Only the lines from the one with "focal_35mm: 173" to the end of the listing below should be set down, exactly as written and without any pictures.
:: Available records
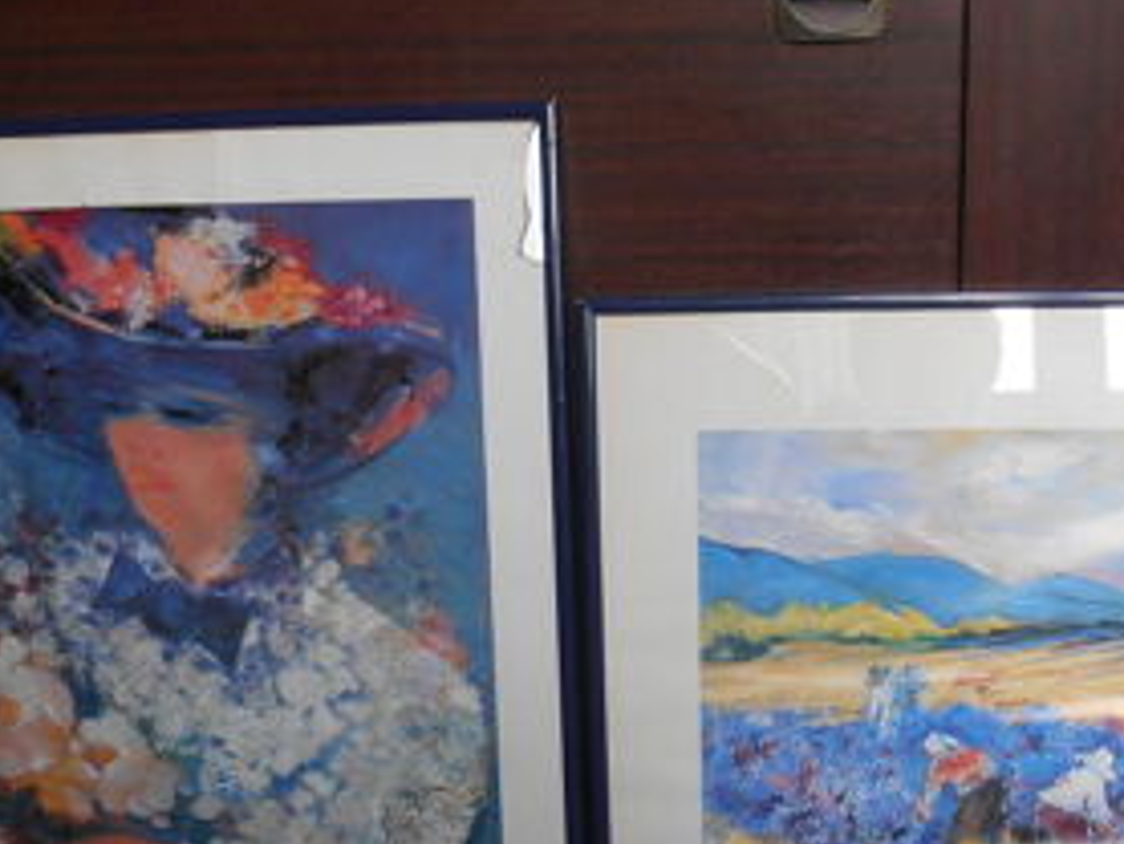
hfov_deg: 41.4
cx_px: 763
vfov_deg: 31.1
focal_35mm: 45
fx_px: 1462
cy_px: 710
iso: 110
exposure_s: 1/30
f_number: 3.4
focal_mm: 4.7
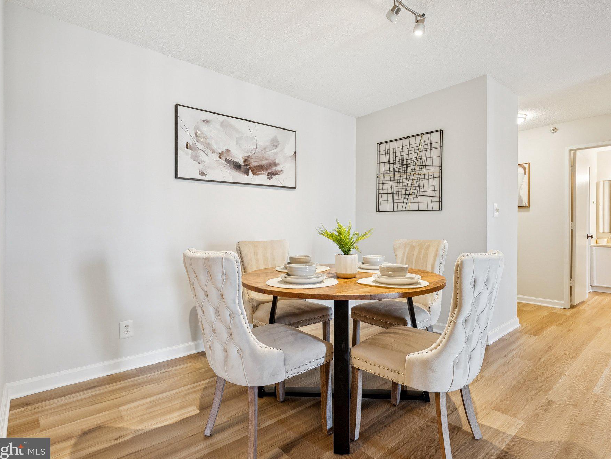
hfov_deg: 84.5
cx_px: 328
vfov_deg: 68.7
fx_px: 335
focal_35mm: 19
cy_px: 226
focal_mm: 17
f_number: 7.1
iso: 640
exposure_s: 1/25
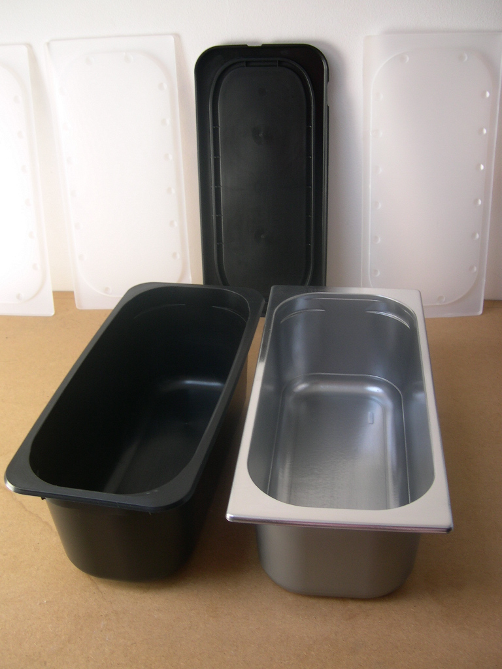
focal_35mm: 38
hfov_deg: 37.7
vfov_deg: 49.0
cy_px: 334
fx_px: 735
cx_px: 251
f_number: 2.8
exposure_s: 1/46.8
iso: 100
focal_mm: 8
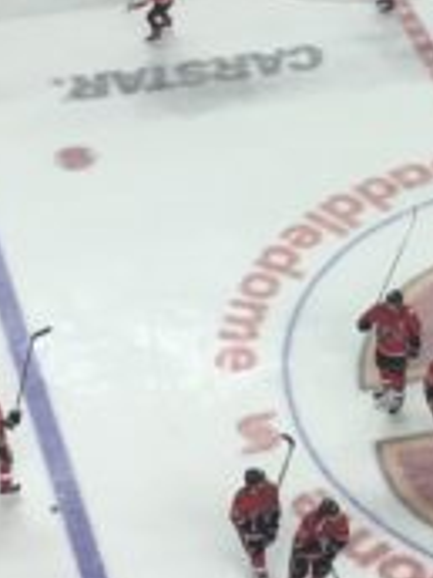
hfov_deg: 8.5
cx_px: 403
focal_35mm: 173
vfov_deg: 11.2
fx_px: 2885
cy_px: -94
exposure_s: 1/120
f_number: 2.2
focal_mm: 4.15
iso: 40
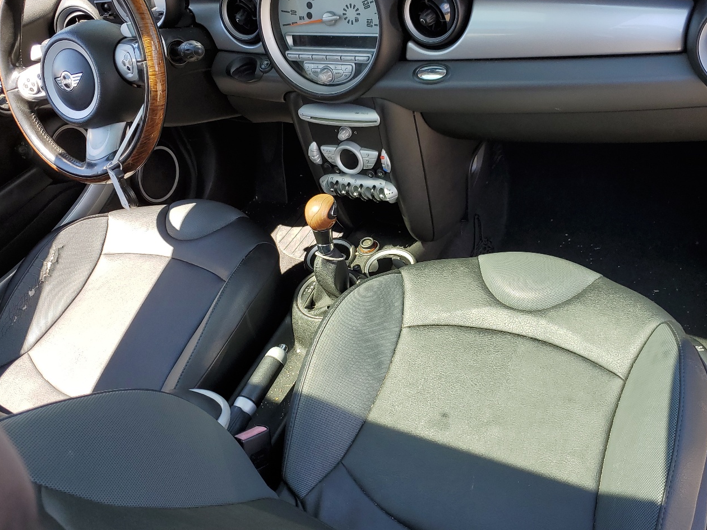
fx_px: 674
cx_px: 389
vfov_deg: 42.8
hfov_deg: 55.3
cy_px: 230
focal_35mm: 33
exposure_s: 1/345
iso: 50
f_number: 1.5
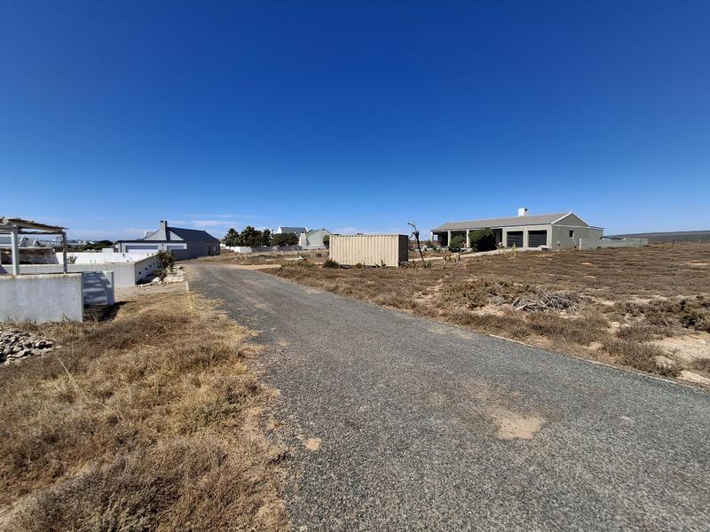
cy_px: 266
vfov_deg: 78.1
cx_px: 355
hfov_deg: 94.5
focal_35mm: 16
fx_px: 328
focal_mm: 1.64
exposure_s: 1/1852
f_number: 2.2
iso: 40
::::
# Solution
focal_35mm: 173
vfov_deg: 11.2
fx_px: 2885
cy_px: -94
exposure_s: 1/120
f_number: 2.2
focal_mm: 4.15
iso: 40
fx_px: 674
cx_px: 389
vfov_deg: 42.8
hfov_deg: 55.3
cy_px: 230
focal_35mm: 33
exposure_s: 1/345
iso: 50
f_number: 1.5
cy_px: 266
vfov_deg: 78.1
cx_px: 355
hfov_deg: 94.5
focal_35mm: 16
fx_px: 328
focal_mm: 1.64
exposure_s: 1/1852
f_number: 2.2
iso: 40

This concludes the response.